— TASK INSTRUCTIONS —
Pictures stay out; everything else in the records is to be copied exactly.

— DATA SHOWN —
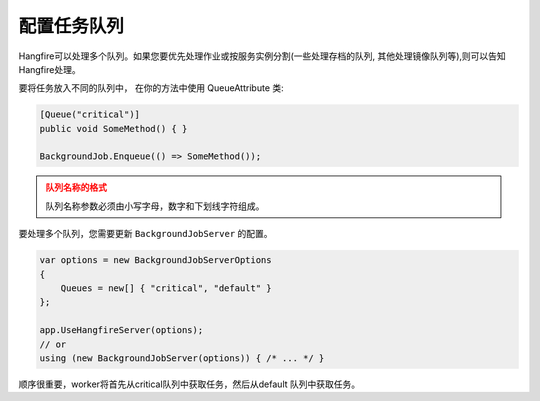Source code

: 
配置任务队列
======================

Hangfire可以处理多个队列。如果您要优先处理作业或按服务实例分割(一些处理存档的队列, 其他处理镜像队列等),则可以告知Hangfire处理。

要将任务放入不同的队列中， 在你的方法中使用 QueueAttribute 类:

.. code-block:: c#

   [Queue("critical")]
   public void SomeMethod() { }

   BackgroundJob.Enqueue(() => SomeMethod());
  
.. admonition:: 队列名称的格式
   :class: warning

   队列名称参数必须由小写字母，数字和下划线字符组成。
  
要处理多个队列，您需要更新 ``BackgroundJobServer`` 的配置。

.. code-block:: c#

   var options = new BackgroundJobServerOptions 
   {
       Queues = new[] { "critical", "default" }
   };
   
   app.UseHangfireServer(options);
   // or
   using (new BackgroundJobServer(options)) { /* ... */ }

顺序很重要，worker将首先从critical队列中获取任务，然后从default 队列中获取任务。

— RESULT FOR THIS EXERCISE —
Source code

: 
配置任务队列
======================

Hangfire可以处理多个队列。如果您要优先处理作业或按服务实例分割(一些处理存档的队列, 其他处理镜像队列等),则可以告知Hangfire处理。

要将任务放入不同的队列中， 在你的方法中使用 QueueAttribute 类:

.. code-block:: c#

   [Queue("critical")]
   public void SomeMethod() { }

   BackgroundJob.Enqueue(() => SomeMethod());
  
.. admonition:: 队列名称的格式
   :class: warning

   队列名称参数必须由小写字母，数字和下划线字符组成。
  
要处理多个队列，您需要更新 ``BackgroundJobServer`` 的配置。

.. code-block:: c#

   var options = new BackgroundJobServerOptions 
   {
       Queues = new[] { "critical", "default" }
   };
   
   app.UseHangfireServer(options);
   // or
   using (new BackgroundJobServer(options)) { /* ... */ }

顺序很重要，worker将首先从critical队列中获取任务，然后从default 队列中获取任务。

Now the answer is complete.